Practical solution urgently required

Reserve Bank of Zimbabwe governor John Mangudya told the Zimbabwe Independent this week that the settling of arrears owed to the World Bank and the African Development Bank (AfDB) was dependent on whether the country can first adopt a raft of confidence-building reforms.

Editorial Comment

The central bank chief said structural reforms were now the elephant in the room; the sooner they are addressed, the better for Zimbabwe’s prospects of coming out of the woods.

This is the surest way of ending nearly two decades of international financial isolation and giving the devastated economy a fighting chance. Foreign direct inflows have been reduced to a trickle, while all the neighbouring countries are enjoying the lion’s share.

Despite announcing that Zimbabwe had secured funding to clear the US$1,4 billion arrears to the World Bank and US$600 million owed to the AfDB, the central bank chief said more needs to be done to ensure that the country meets the prerequisites of settling the arrears.

Mangudya’s remarks bring to the fore the lethargic approach that has epitomised the government on issues of national interest.

The prevarication on vitally important national issues is not only deplorable, but also highlights the need for a people-centric government with a well-defined and achievable prosperity agenda. Energies are being expended on political plots and counter plots as the race hots up to succeed President Robert Mugabe who has been in office since 1980, while running down the economy spectacularly. Zimbabwe adopted its debt and arrears clearance plan in Lima, Peru, in October 2015.

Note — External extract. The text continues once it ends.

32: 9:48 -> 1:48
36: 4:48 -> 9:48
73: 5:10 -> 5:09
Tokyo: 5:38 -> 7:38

The debt-ridden country promised to settle arrears with creditors who enjoy preferred status within a year. Notwithstanding the failure to disclose the salient features of the source of funding, the Independent has consistently and credibly reported on this issue. Today, two years after Lima, the government has nothing much to show except financial sector reforms and the clearance of IMF arrears using the country’s stock of Special Drawing Rights has been done. Zimbabwe remains in limbo.

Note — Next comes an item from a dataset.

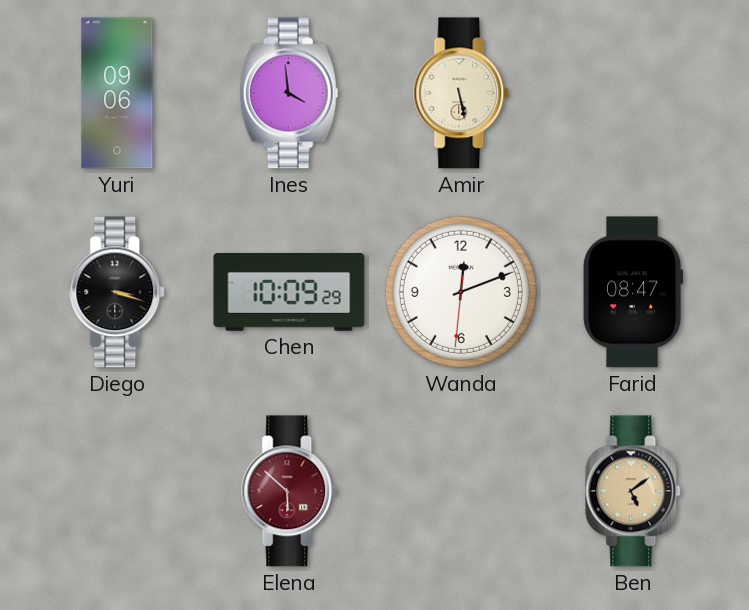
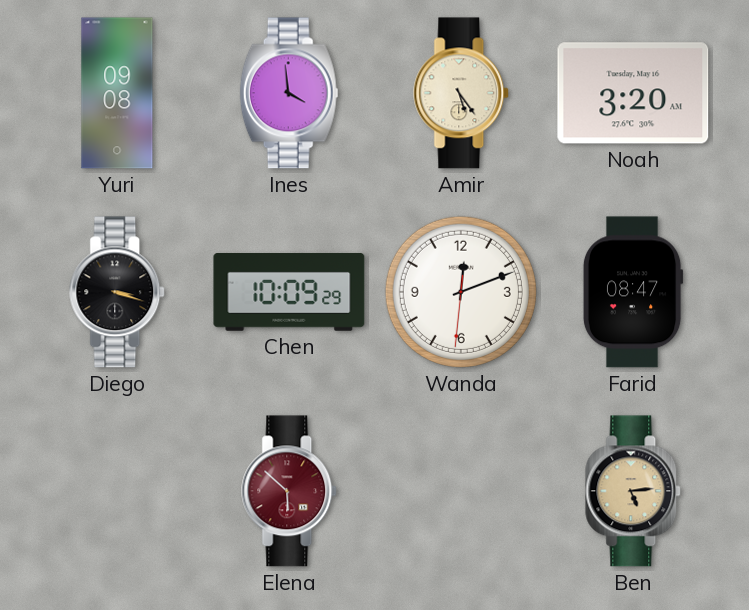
Yuri: 09:06 -> 09:08
Amir: 5:28 -> 5:24
Noah: none -> 3:20
Ben: 5:09 -> 5:14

The economic situation is untenable. Currently, the government wage bill gobbles up more than 90% of total revenue. Chinamasa’s bid to reduce the wage bill announced in his mid-term fiscal policy review statement last September was blocked by Cabinet. Government is also expected to strengthen financial sector stability and confidence as well as accelerate the ease of doing business reforms and reduce the cost of doing business under the Rapid Results Approach to enhance investor confidence. Overhauling state-owned enterprises and parastatals is also critical for Zimbabwe’s re-engagement process. With elections now on the horizon, the silly season is upon us and the economy will be sacrificed on the altar of populism.

The message that Zimbabwe requires several reforms which will result in the expunging of the World Bank and AfDB arrears, in synchrony with the arrears settlement, is beginning to sound like a broken record. This government has to take seriously issues that will haunt generations if not tackled urgently. As matters stand, Mugabe wants to tighten his grip on power and, typically, he will view with suspicion any call to embrace far-reaching reforms.